Three years on from Fritz's breakthrough tour triumph against Sam Querrey – another compatriot – at the same event, the world No.24 was celebrating again at the last tournament before Wimbledon starts.
Paris-born opponent Cressy had defeated a trio of home hopefuls in succession in Britons Dan Evans, Cameron Norrie and Jack Draper to reach this stage, but Fritz had just too much.
While the Indian Wells Masters champion had not lost a break all week and maintained that record through the decider, he was taken all the way.
"I played about as well as I could possibly play today, and it still came down to the final couple of points," Fritz said afterwards. "It couldn't have been much closer."

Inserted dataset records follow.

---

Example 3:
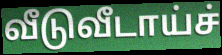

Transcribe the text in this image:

வீடுவீடாய்ச்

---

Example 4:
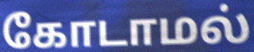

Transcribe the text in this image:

கோடாமல்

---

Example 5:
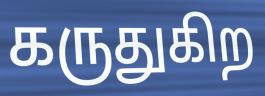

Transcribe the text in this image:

கருதுகிறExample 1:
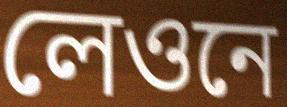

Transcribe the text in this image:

লেওনে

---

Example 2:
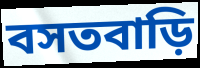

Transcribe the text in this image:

বসতবাড়ি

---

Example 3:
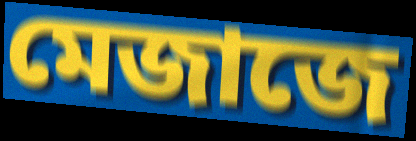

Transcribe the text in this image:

মেজাজে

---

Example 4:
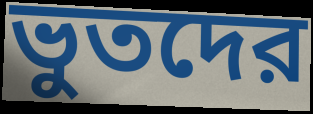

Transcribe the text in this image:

ভুতদের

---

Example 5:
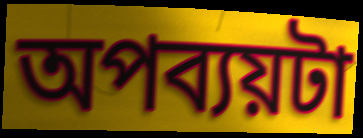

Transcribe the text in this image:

অপব্যয়টা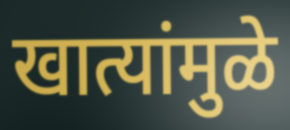
खात्यांमुळे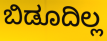
ಬಿಡೂದಿಲ್ಲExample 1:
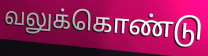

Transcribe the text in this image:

வலுக்கொண்டு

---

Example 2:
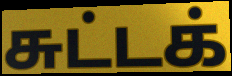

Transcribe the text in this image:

சுட்டக்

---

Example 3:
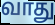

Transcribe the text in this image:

வாது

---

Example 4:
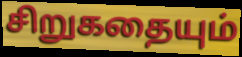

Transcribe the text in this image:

சிறுகதையும்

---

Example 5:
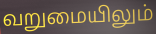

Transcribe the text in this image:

வறுமையிலும்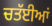
ਚਤੱਈਆਂ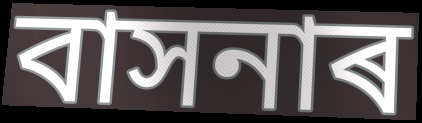
বাসনাৰ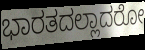
ಭಾರತದಲ್ಲಾದರೋ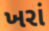
ખરાં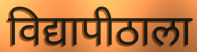
विद्यापीठालाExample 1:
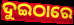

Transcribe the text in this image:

ଦୁଇଠାରେ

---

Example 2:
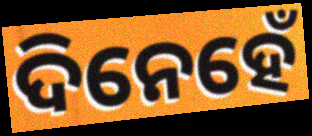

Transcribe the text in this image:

ଦିନେହେଁ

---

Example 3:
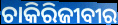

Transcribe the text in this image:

ଚାକିରିଜୀବୀର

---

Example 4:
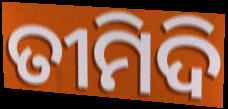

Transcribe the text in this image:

ତୀମିଦି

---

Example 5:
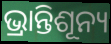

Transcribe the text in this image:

ଭ୍ରାନ୍ତିଶୂନ୍ୟ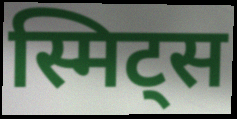
स्मिट्स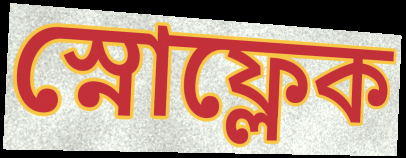
স্নোফ্লেকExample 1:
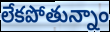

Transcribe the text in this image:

లేకపోతున్నాం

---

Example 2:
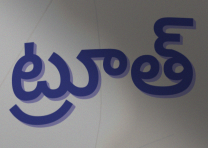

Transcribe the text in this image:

ట్రూత్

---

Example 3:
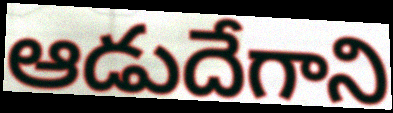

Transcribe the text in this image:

ఆడుదేగాని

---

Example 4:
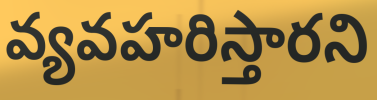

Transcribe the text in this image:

వ్యవహరిస్తారని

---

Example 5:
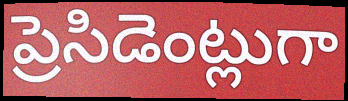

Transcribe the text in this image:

ప్రెసిడెంట్లుగా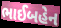
ભાઈબહેનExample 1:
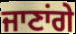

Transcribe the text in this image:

ਜਾਣਾਂਗੇ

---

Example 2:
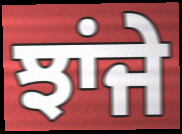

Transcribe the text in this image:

ਝਾਂਜੇ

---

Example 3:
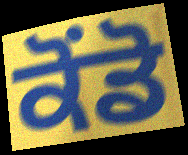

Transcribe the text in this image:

ਕੋਂਡੋ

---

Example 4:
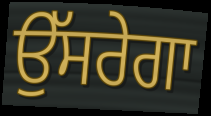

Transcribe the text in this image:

ਉੱਸਰੇਗਾ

That had not appeared likely after an opener in which Fritz's return game dominated 6ft 6in serve-and-volley specialist Cressy, who was broken immediately after a double-fault.

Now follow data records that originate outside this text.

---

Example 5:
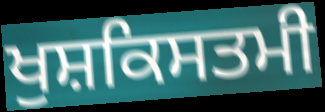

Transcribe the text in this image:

ਖੁਸ਼ਕਿਸਤਮੀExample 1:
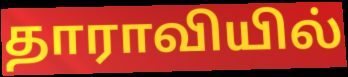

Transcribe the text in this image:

தாராவியில்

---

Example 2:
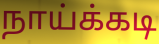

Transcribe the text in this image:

நாய்க்கடி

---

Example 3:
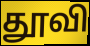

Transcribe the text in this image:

தூவி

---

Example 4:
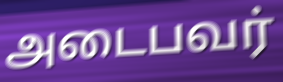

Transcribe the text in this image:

அடைபவர்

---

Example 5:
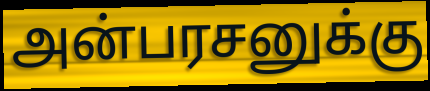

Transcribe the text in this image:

அன்பரசனுக்குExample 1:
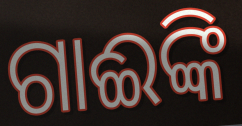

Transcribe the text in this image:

ଗାଈଙ୍କି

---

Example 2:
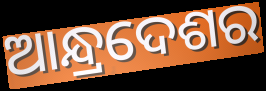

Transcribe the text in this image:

ଆନ୍ଧ୍ରଦେଶର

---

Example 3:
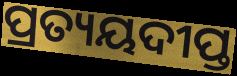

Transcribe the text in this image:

ପ୍ରତ୍ୟୟଦୀପ୍ତ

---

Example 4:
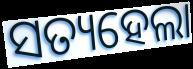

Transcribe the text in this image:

ସତ୍ୟହେଲା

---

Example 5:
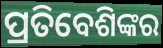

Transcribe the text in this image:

ପ୍ରତିବେଶିଙ୍କର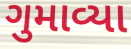
ગુમાવ્યાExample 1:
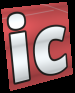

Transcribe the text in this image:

ic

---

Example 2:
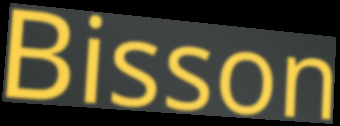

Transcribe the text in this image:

Bisson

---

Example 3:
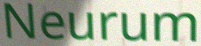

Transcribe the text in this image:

Neurum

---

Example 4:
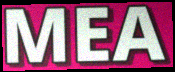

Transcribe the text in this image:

MEA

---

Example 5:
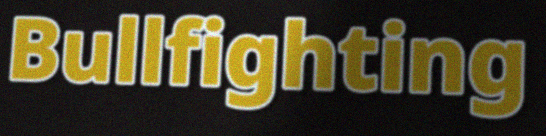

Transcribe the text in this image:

BullfightingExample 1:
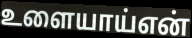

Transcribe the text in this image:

உளையாய்என்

That was one of four in the first set – as many as in three against Draper – as Cressy won just half of his service points, broken again to love.
Yet neither player faced another break point, with a pair of tie-breaks required to settle the title.
The first went the way of Cressy, forcing a decider as a pair of powerful forehands finally broke down Fritz, but he required treatment between sets and had clearly tired by the closing stages.
The latest in a series of Fritz lobs proved beyond Cressy, not that the result should have come as any surprise – improving the champion's career record in deciding tie-breaks to an astonishing 20-3.